▶ **Work instruction**
Tally the lines below that include the string "Administrator". Reply with the total only.

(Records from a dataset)
_ _ _
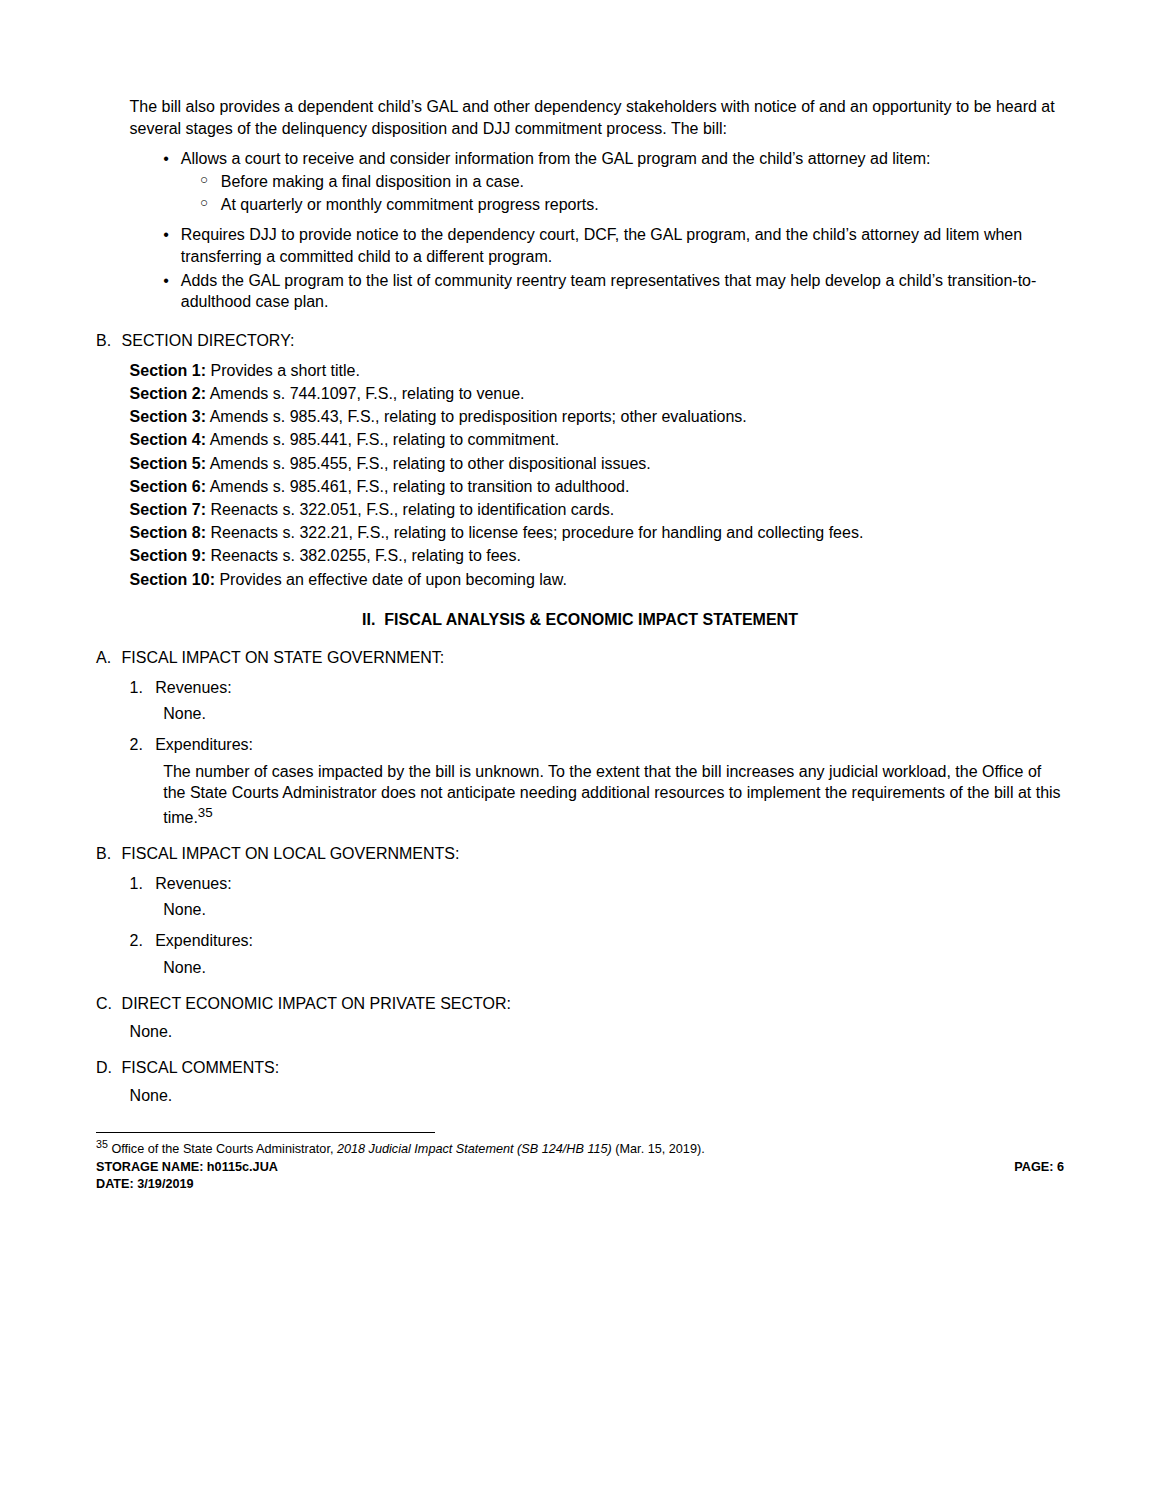The bill also provides a dependent child’s GAL and other dependency stakeholders with notice of and an opportunity to be heard at several stages of the delinquency disposition and DJJ commitment process. The bill:
Allows a court to receive and consider information from the GAL program and the child’s attorney ad litem:
Before making a final disposition in a case.
At quarterly or monthly commitment progress reports.
Requires DJJ to provide notice to the dependency court, DCF, the GAL program, and the child’s attorney ad litem when transferring a committed child to a different program.
Adds the GAL program to the list of community reentry team representatives that may help develop a child’s transition-to-adulthood case plan.
B. SECTION DIRECTORY:
Section 1: Provides a short title.
Section 2: Amends s. 744.1097, F.S., relating to venue.
Section 3: Amends s. 985.43, F.S., relating to predisposition reports; other evaluations.
Section 4: Amends s. 985.441, F.S., relating to commitment.
Section 5: Amends s. 985.455, F.S., relating to other dispositional issues.
Section 6: Amends s. 985.461, F.S., relating to transition to adulthood.
Section 7: Reenacts s. 322.051, F.S., relating to identification cards.
Section 8: Reenacts s. 322.21, F.S., relating to license fees; procedure for handling and collecting fees.
Section 9: Reenacts s. 382.0255, F.S., relating to fees.
Section 10: Provides an effective date of upon becoming law.
II. FISCAL ANALYSIS & ECONOMIC IMPACT STATEMENT
A. FISCAL IMPACT ON STATE GOVERNMENT:
1. Revenues:
None.
2. Expenditures:
The number of cases impacted by the bill is unknown. To the extent that the bill increases any judicial workload, the Office of the State Courts Administrator does not anticipate needing additional resources to implement the requirements of the bill at this time.35
B. FISCAL IMPACT ON LOCAL GOVERNMENTS:
1. Revenues:
None.
2. Expenditures:
None.
C. DIRECT ECONOMIC IMPACT ON PRIVATE SECTOR:
None.
D. FISCAL COMMENTS:
None.
35 Office of the State Courts Administrator, 2018 Judicial Impact Statement (SB 124/HB 115) (Mar. 15, 2019).
STORAGE NAME: h0115c.JUA
DATE: 3/19/2019
PAGE: 6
_ _ _
▶ **Finished task**
2